Object matching data
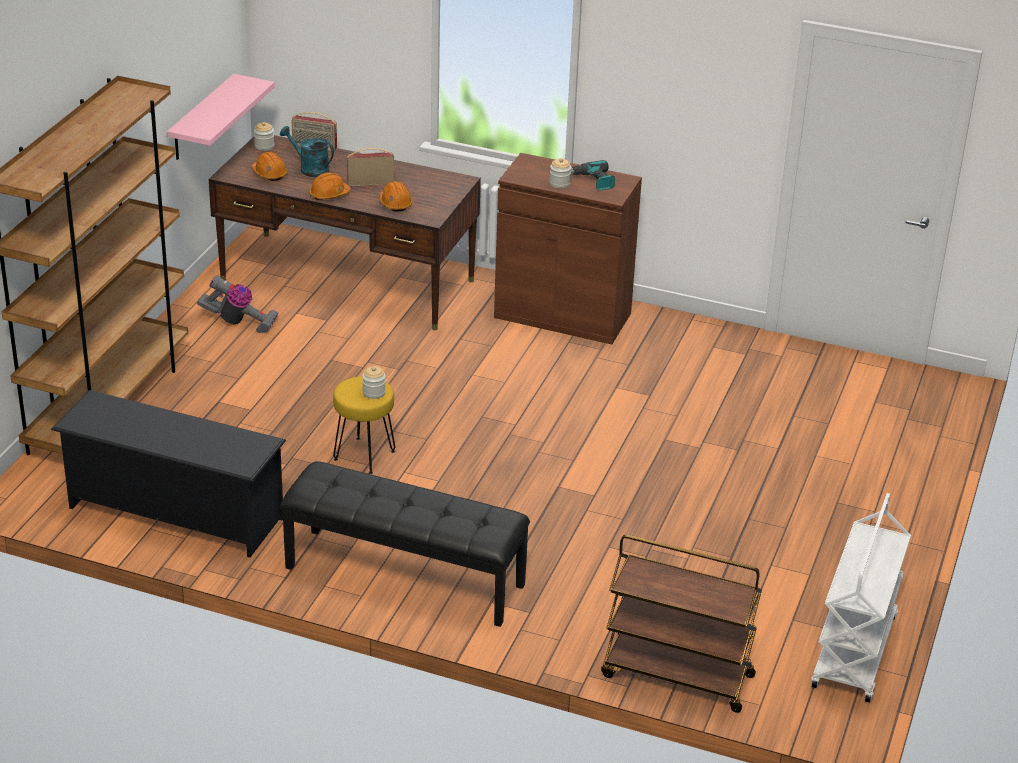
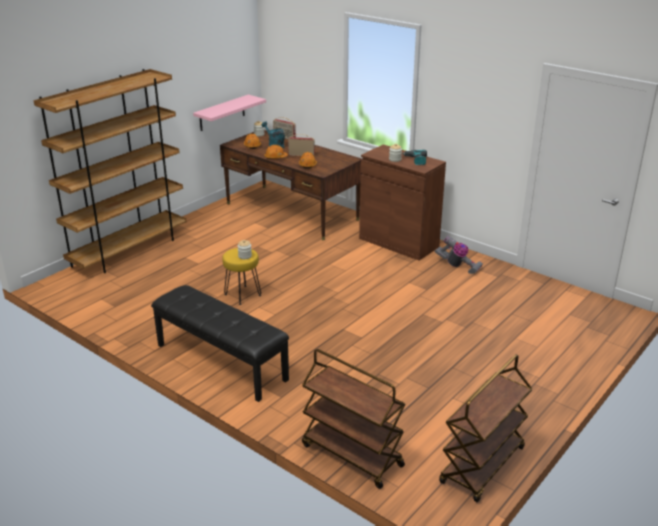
camera: 20 degrees right, 5 degrees down
black shoe rack [51,390,286,557] -> none
vacuum cleaner [197,275,279,333] -> vacuum cleaner moved to [435,236,483,274]
white cart [811,493,911,702] -> brown cart [439,354,532,502]

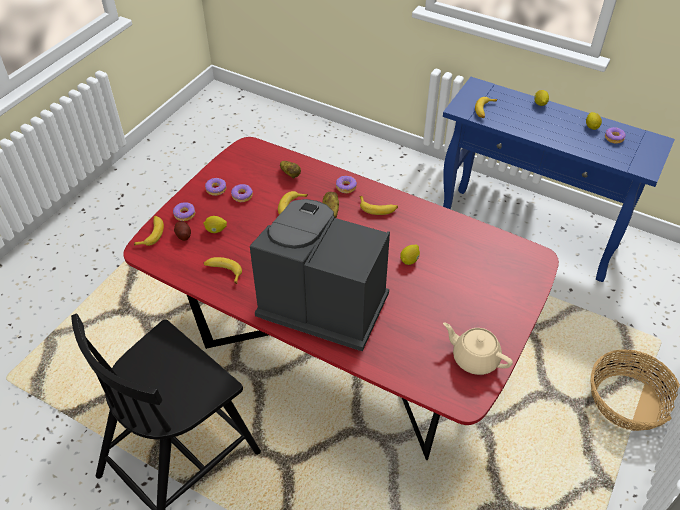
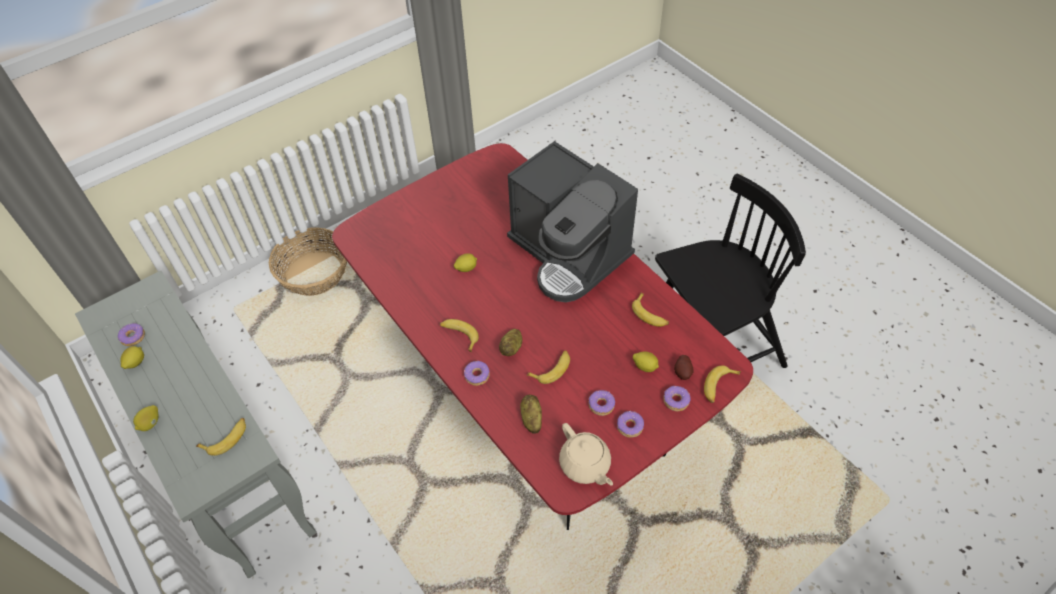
camera: 155 degrees left, 5 degrees up
blue console table [443,77,675,282] -> grey console table [75,270,317,578]
beige teapot [443,322,513,375] -> beige teapot moved to [559,423,613,486]

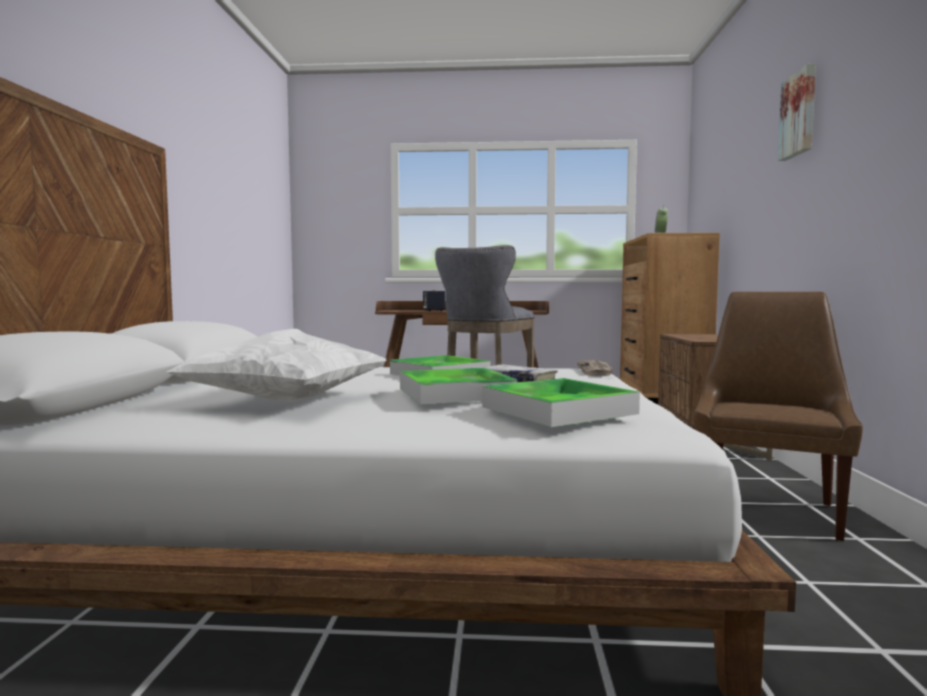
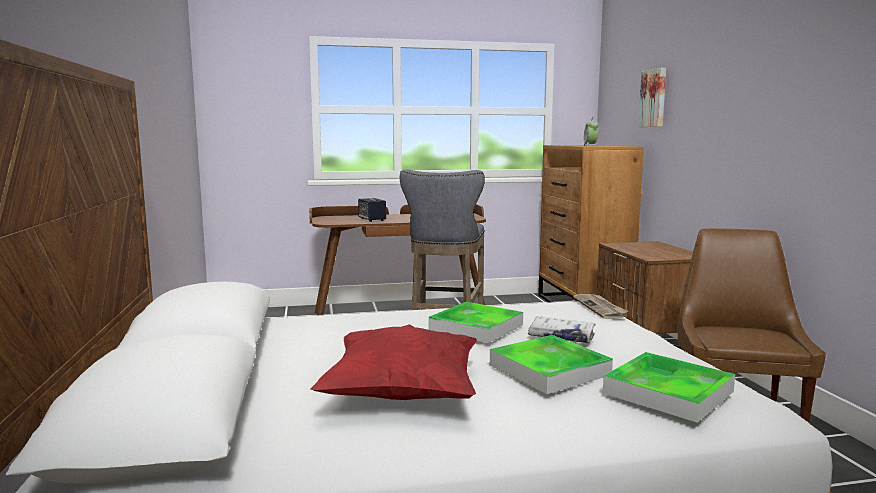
camera: 15 degrees left, 5 degrees up
white pillow [166,329,387,402] -> red pillow [310,324,477,400]
picture [778,63,816,161] -> picture moved to [638,68,666,127]

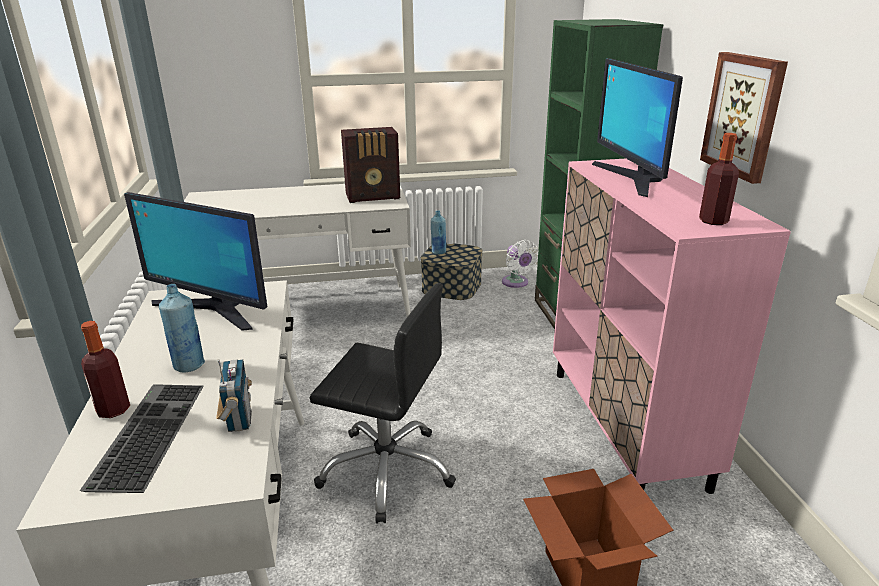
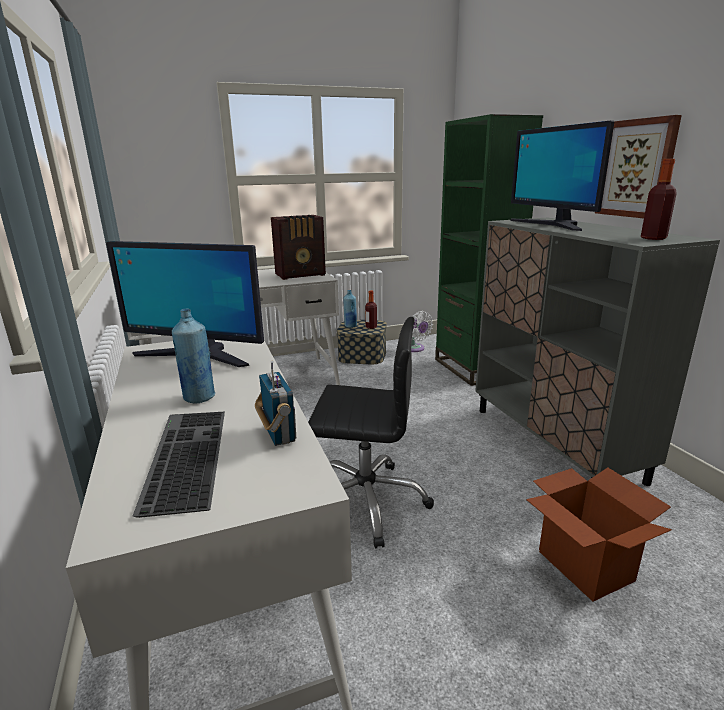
camera: 10 degrees left, 5 degrees down
bottle [81,321,130,418] -> bottle moved to [365,290,377,329]
pink cabinet [553,159,791,494] -> grey cabinet [475,218,720,486]

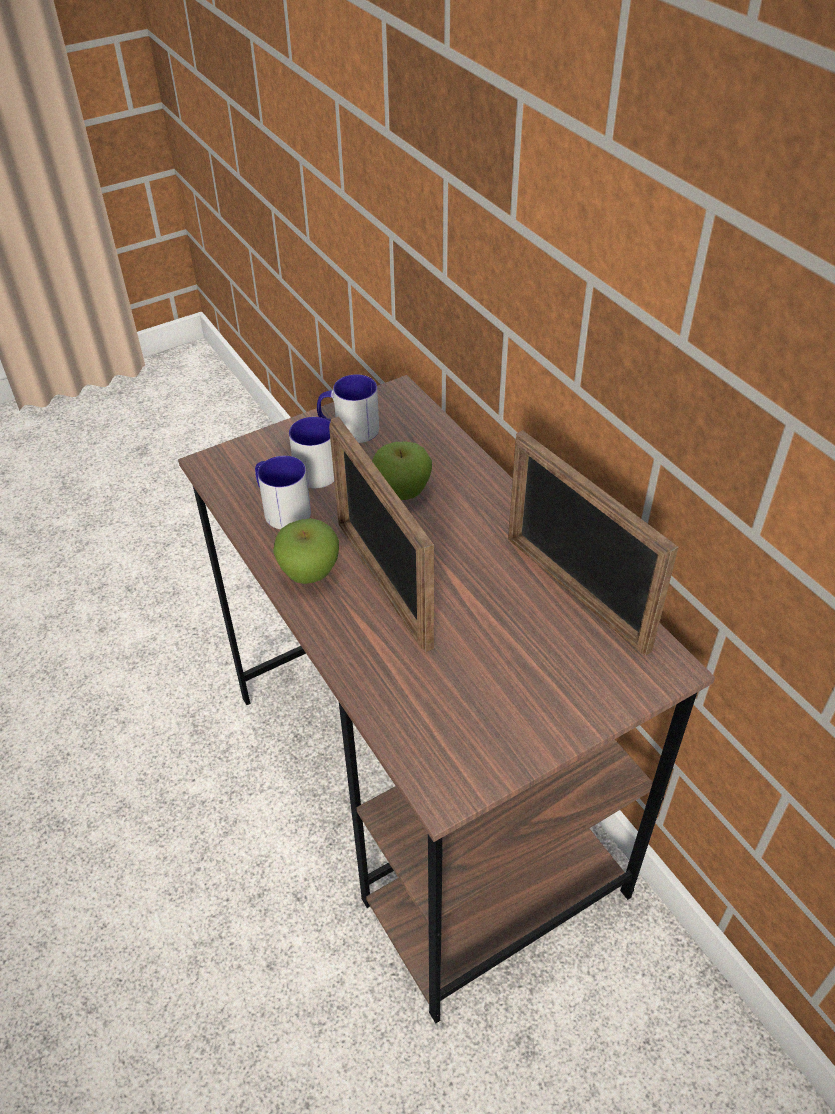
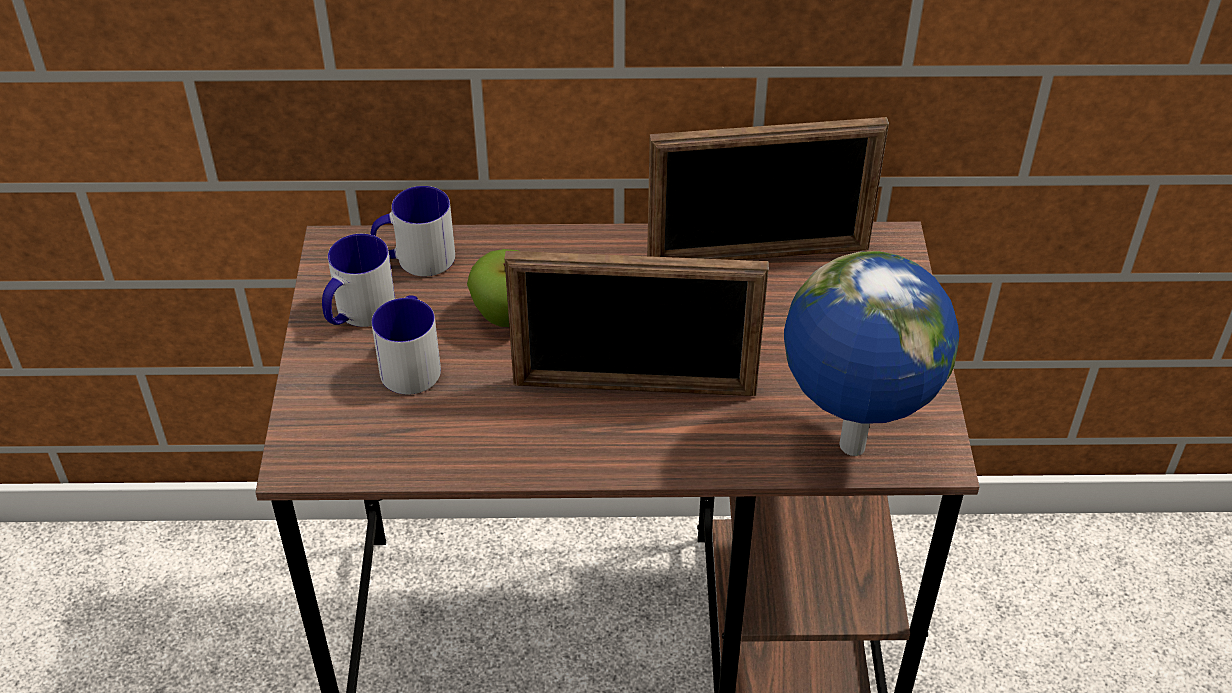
camera: 60 degrees left, 0 degrees up
mug [255,456,311,529] -> mug moved to [371,186,455,276]
apple [273,518,339,584] -> none
none -> globe [784,251,959,456]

**WHAT IS BEING ASKED**
Begin at the line with "camera: 155 degrees left, 5 degrees up" and end at the last line of the data above. Reproduce those lines exactly, but not the pictures.

**OUTPUT FOR THIS EXERCISE**
camera: 155 degrees left, 5 degrees up
blue console table [443,77,675,282] -> grey console table [75,270,317,578]
beige teapot [443,322,513,375] -> beige teapot moved to [559,423,613,486]

camera: 15 degrees left, 5 degrees up
white pillow [166,329,387,402] -> red pillow [310,324,477,400]
picture [778,63,816,161] -> picture moved to [638,68,666,127]

camera: 10 degrees left, 5 degrees down
bottle [81,321,130,418] -> bottle moved to [365,290,377,329]
pink cabinet [553,159,791,494] -> grey cabinet [475,218,720,486]

camera: 60 degrees left, 0 degrees up
mug [255,456,311,529] -> mug moved to [371,186,455,276]
apple [273,518,339,584] -> none
none -> globe [784,251,959,456]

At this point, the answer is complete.